Speaking of cozy, I have a confession to make here: we did not change out our flannel sheets all year. Of course we washed them; we’re not in college for heaven’s sake (okay, that’s a confession too) but we never did give up the light flannel sheets we bought from Land’s End when we were in the States. Yes, even when my busy laptop is running furiously like a heating pad, my weighted blanket and robe are all on top of me, the flannel sheets stay. And yes, half of the hot flashes – or power surges as I prefer to call them – are self-induced. I get that.

So I mentioned Facebook. In the past few weeks I’ve had a few people say they just won’t go there to watch my journals because they despise the platform. I get that. It’s been a horrible source of misinformation and downright lies, and I’ve actually muted some folks whose political posts make my temperature rise more than any flannel sheets ever could.

But here’s the thing: for most of us, it’s the best way of staying in contact, as in the case of this journal. If you choose not to use Facebook, you’ve got other options, as you know from clicking the YouTube link above to watch the video journal, if that’s what you like. I’m trying to find people – you – where you are.

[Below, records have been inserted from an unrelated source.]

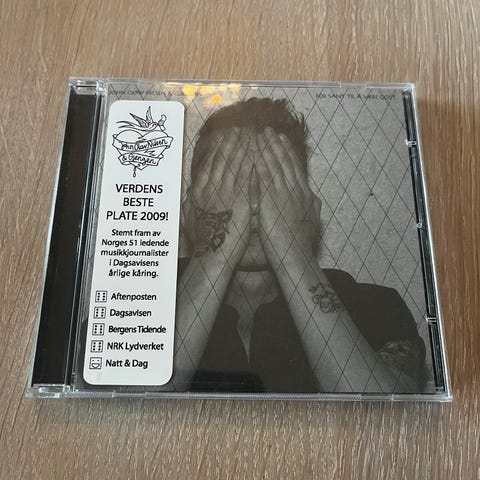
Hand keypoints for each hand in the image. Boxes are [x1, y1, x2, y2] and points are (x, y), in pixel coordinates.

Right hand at [185, 128, 252, 264]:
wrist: (213, 254)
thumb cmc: (202, 242)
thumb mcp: (189, 220)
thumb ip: (189, 204)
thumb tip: (188, 194)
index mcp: (198, 191)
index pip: (209, 163)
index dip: (218, 148)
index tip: (224, 135)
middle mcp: (210, 188)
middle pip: (221, 159)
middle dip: (231, 141)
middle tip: (240, 128)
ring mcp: (225, 193)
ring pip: (234, 164)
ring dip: (243, 146)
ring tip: (250, 134)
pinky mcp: (240, 199)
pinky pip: (246, 176)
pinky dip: (252, 161)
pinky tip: (258, 152)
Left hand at [255, 127, 319, 269]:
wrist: (297, 257)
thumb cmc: (301, 245)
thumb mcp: (312, 222)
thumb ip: (311, 207)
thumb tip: (315, 200)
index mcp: (305, 195)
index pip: (295, 169)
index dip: (288, 153)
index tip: (282, 141)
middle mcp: (296, 190)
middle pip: (286, 162)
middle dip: (277, 145)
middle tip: (270, 131)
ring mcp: (285, 194)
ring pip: (276, 165)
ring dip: (268, 148)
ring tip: (261, 134)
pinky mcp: (272, 200)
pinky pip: (265, 175)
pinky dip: (260, 161)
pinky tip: (254, 151)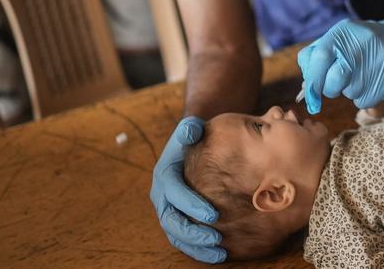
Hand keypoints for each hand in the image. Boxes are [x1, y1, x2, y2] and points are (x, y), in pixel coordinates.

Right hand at [150, 117, 224, 262]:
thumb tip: (191, 130)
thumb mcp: (192, 129)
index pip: (174, 193)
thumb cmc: (197, 138)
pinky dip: (199, 250)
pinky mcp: (179, 220)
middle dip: (192, 231)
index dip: (191, 204)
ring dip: (196, 246)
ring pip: (177, 235)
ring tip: (220, 253)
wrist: (194, 147)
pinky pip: (185, 240)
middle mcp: (162, 197)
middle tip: (216, 237)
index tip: (214, 214)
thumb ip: (190, 128)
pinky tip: (220, 256)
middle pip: (172, 220)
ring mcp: (169, 211)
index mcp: (165, 176)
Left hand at [298, 16, 383, 111]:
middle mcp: (362, 46)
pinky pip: (364, 101)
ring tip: (362, 74)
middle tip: (337, 82)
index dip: (312, 79)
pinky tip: (372, 81)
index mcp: (344, 32)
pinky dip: (364, 96)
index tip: (309, 95)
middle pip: (333, 81)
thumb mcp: (338, 39)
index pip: (321, 57)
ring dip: (350, 90)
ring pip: (350, 93)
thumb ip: (316, 58)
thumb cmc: (359, 44)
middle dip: (329, 88)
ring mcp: (378, 64)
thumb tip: (306, 89)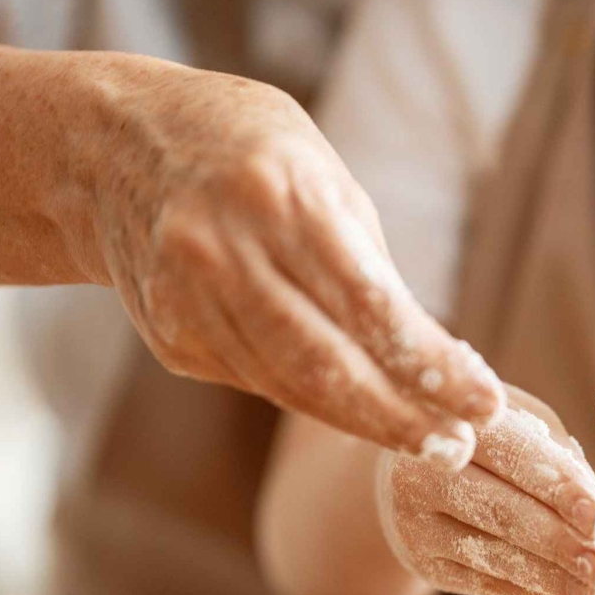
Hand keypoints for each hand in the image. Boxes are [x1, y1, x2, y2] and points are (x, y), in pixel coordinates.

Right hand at [84, 58, 503, 466]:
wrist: (109, 147)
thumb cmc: (247, 151)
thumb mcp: (322, 173)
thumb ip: (370, 264)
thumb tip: (436, 355)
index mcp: (280, 196)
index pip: (370, 305)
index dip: (431, 367)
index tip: (485, 403)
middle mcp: (224, 252)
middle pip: (327, 366)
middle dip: (402, 419)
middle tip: (459, 448)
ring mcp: (187, 301)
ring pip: (292, 389)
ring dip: (366, 424)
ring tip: (427, 440)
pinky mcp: (171, 337)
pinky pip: (260, 383)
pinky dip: (315, 400)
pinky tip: (358, 409)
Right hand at [377, 388, 594, 594]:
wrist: (408, 470)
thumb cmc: (488, 440)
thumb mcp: (524, 427)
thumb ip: (566, 464)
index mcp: (457, 422)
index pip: (516, 457)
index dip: (561, 489)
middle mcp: (425, 472)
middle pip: (501, 512)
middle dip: (561, 544)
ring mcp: (417, 523)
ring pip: (493, 555)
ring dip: (553, 580)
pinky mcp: (424, 563)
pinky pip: (483, 583)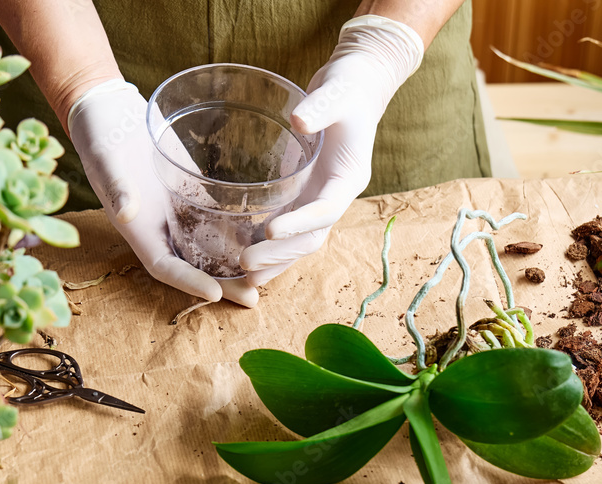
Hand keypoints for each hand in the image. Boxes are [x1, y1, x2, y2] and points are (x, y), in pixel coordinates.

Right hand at [68, 80, 258, 306]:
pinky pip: (218, 219)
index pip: (165, 266)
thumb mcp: (105, 158)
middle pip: (194, 266)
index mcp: (138, 227)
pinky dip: (239, 233)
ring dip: (236, 264)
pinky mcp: (193, 193)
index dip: (189, 282)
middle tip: (253, 298)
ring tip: (267, 277)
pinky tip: (267, 239)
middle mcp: (160, 227)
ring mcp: (178, 212)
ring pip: (209, 247)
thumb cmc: (100, 134)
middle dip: (223, 284)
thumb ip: (117, 187)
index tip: (215, 294)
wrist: (109, 109)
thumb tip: (127, 213)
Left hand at [239, 16, 423, 286]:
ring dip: (274, 260)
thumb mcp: (336, 93)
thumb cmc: (348, 88)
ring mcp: (321, 198)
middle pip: (311, 236)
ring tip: (244, 278)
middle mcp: (336, 196)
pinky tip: (244, 252)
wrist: (357, 87)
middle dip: (280, 253)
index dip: (298, 223)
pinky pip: (289, 226)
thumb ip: (319, 108)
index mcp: (348, 179)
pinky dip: (269, 243)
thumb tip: (299, 120)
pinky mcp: (306, 194)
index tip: (269, 230)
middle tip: (245, 264)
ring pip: (299, 240)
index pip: (324, 210)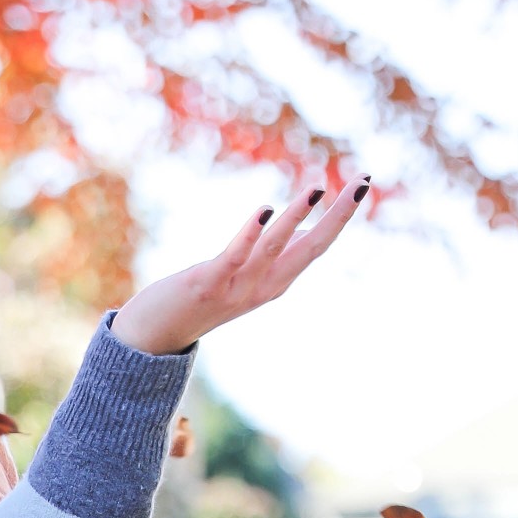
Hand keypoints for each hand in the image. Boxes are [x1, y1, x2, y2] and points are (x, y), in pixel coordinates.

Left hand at [111, 174, 368, 357]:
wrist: (153, 336)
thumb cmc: (200, 296)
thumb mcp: (245, 272)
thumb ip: (274, 252)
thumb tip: (303, 227)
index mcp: (276, 281)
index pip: (319, 244)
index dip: (342, 216)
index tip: (364, 182)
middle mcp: (264, 287)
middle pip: (311, 248)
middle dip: (339, 216)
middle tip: (363, 183)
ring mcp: (238, 288)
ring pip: (275, 250)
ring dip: (296, 219)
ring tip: (317, 190)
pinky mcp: (208, 284)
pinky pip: (235, 256)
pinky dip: (251, 233)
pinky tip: (265, 209)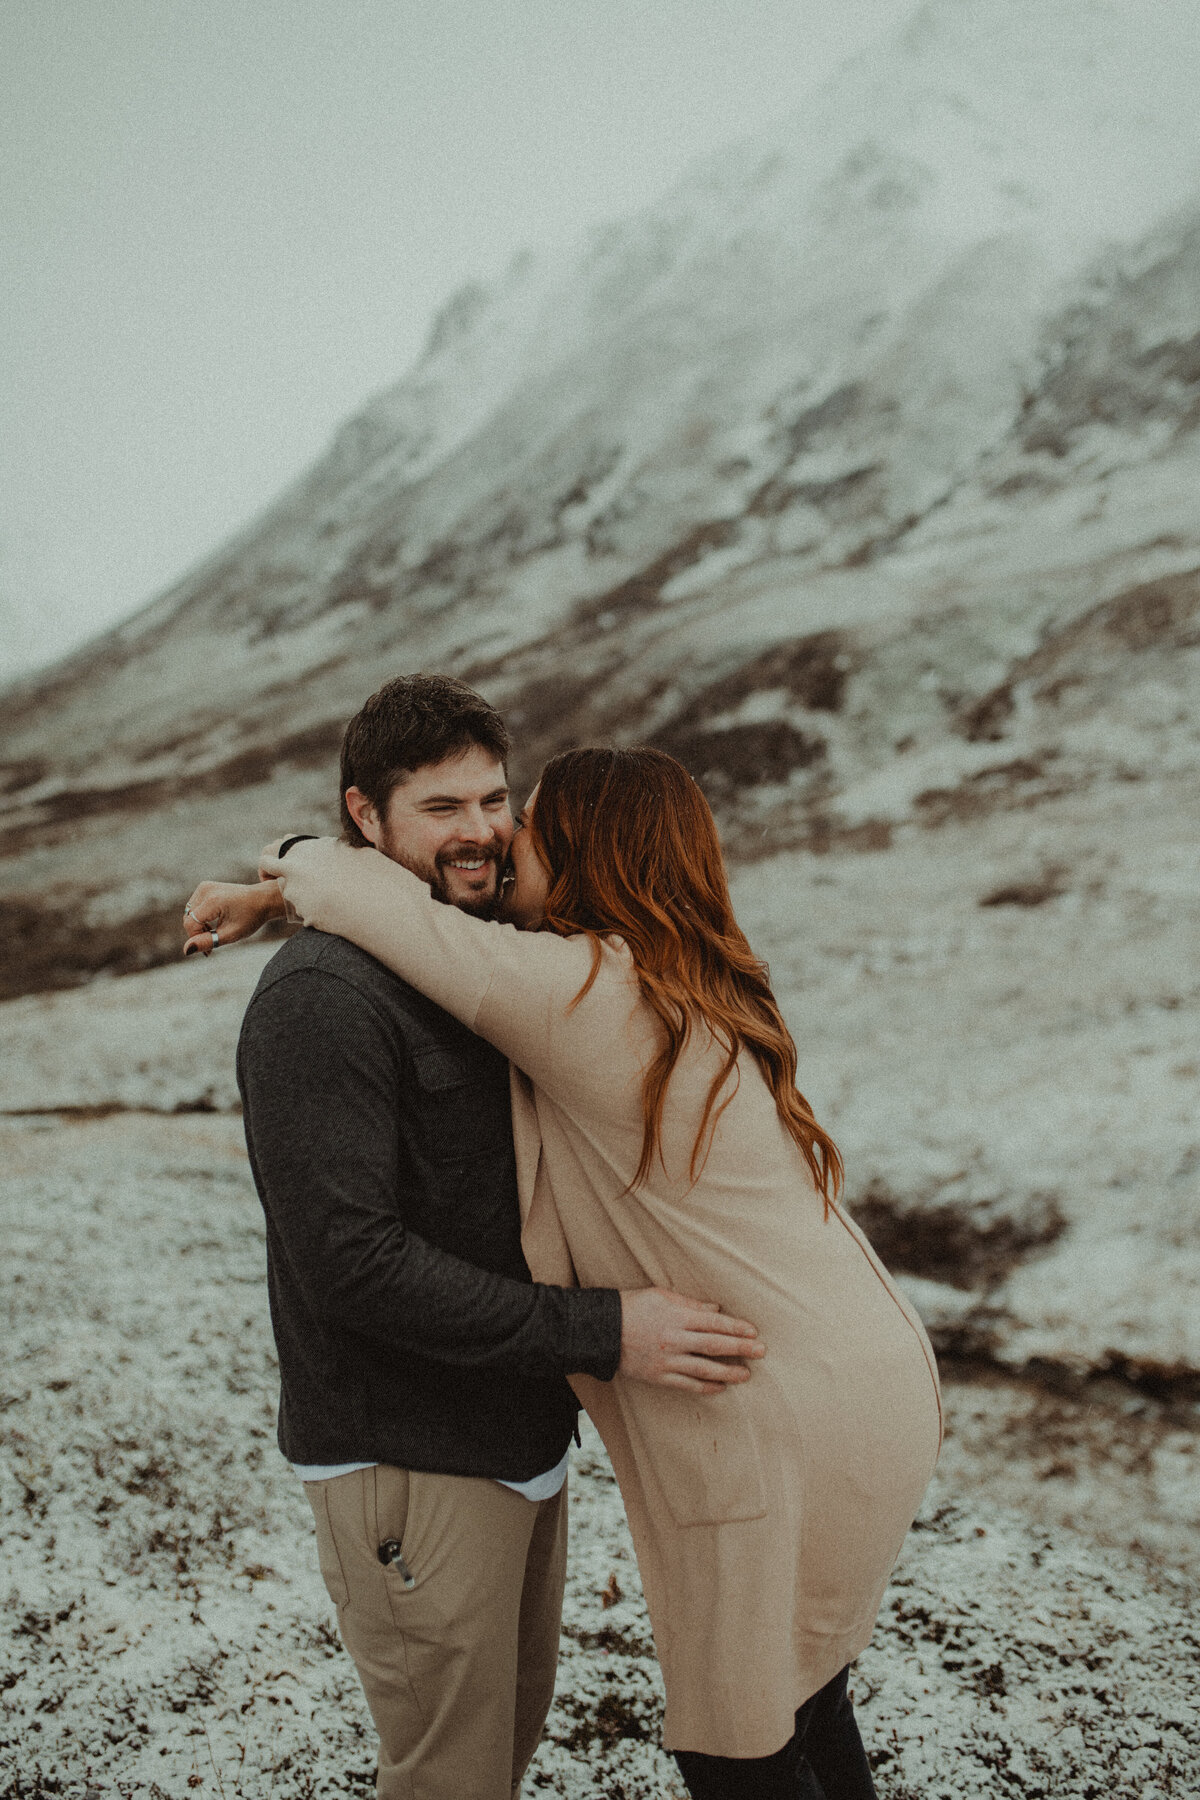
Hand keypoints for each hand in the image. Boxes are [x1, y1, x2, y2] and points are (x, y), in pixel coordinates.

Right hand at [182, 879, 286, 955]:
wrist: (263, 899)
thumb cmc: (250, 917)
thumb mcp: (231, 934)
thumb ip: (207, 942)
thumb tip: (187, 950)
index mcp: (213, 900)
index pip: (191, 924)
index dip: (196, 939)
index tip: (210, 950)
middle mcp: (206, 890)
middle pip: (188, 919)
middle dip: (197, 934)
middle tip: (213, 944)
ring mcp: (204, 887)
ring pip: (189, 914)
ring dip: (198, 926)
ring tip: (214, 933)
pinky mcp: (205, 887)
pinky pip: (194, 907)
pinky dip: (200, 918)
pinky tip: (212, 924)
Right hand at [617, 1288, 764, 1395]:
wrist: (602, 1330)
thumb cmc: (632, 1307)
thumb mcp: (661, 1296)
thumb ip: (690, 1304)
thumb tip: (715, 1309)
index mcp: (677, 1317)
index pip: (714, 1323)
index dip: (736, 1328)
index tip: (753, 1332)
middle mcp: (675, 1340)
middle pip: (715, 1345)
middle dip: (740, 1349)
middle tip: (761, 1352)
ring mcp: (667, 1360)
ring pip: (704, 1368)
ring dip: (728, 1372)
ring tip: (746, 1374)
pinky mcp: (658, 1376)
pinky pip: (687, 1384)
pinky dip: (705, 1386)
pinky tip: (720, 1387)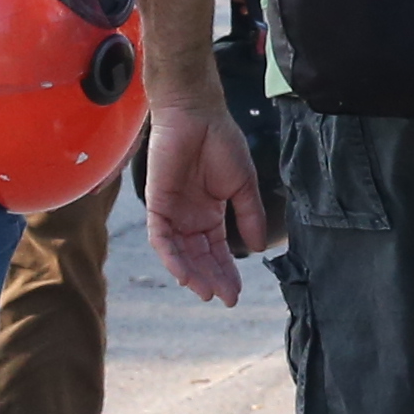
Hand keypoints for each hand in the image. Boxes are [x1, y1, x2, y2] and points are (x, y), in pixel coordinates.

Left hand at [142, 99, 278, 304]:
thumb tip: (257, 248)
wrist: (196, 115)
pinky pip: (160, 239)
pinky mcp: (156, 205)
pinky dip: (171, 258)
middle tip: (225, 298)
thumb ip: (249, 216)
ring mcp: (171, 212)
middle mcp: (188, 217)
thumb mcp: (243, 185)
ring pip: (179, 253)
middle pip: (199, 257)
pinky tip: (184, 274)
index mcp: (209, 213)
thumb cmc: (221, 143)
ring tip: (207, 291)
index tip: (237, 292)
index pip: (217, 250)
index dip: (227, 271)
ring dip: (192, 274)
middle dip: (212, 278)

In the meantime, now that this election is over – one, as political journalist Chantal Hebert put it, “that nobody wanted, and nobody got what they wanted” – I hope we can move on to a gentler discourse again and get back to fighting Covid as one. Getting vaccinated. Believing the science. Protesting abuse of the vulnerable, and inaction on climate change, instead of nurses and doctors trying to save people’s lives, for heaven’s sake.

Things are messy right now, but we have to see a season of change as a time to make things better. Me? I’ll keep my head down, continue to mute where necessary and just write away, giving people stories to go to sleep with at night on Drift – flannel sheets or not.

Have a gentle weekend and I’ll be back with you Monday, my friend.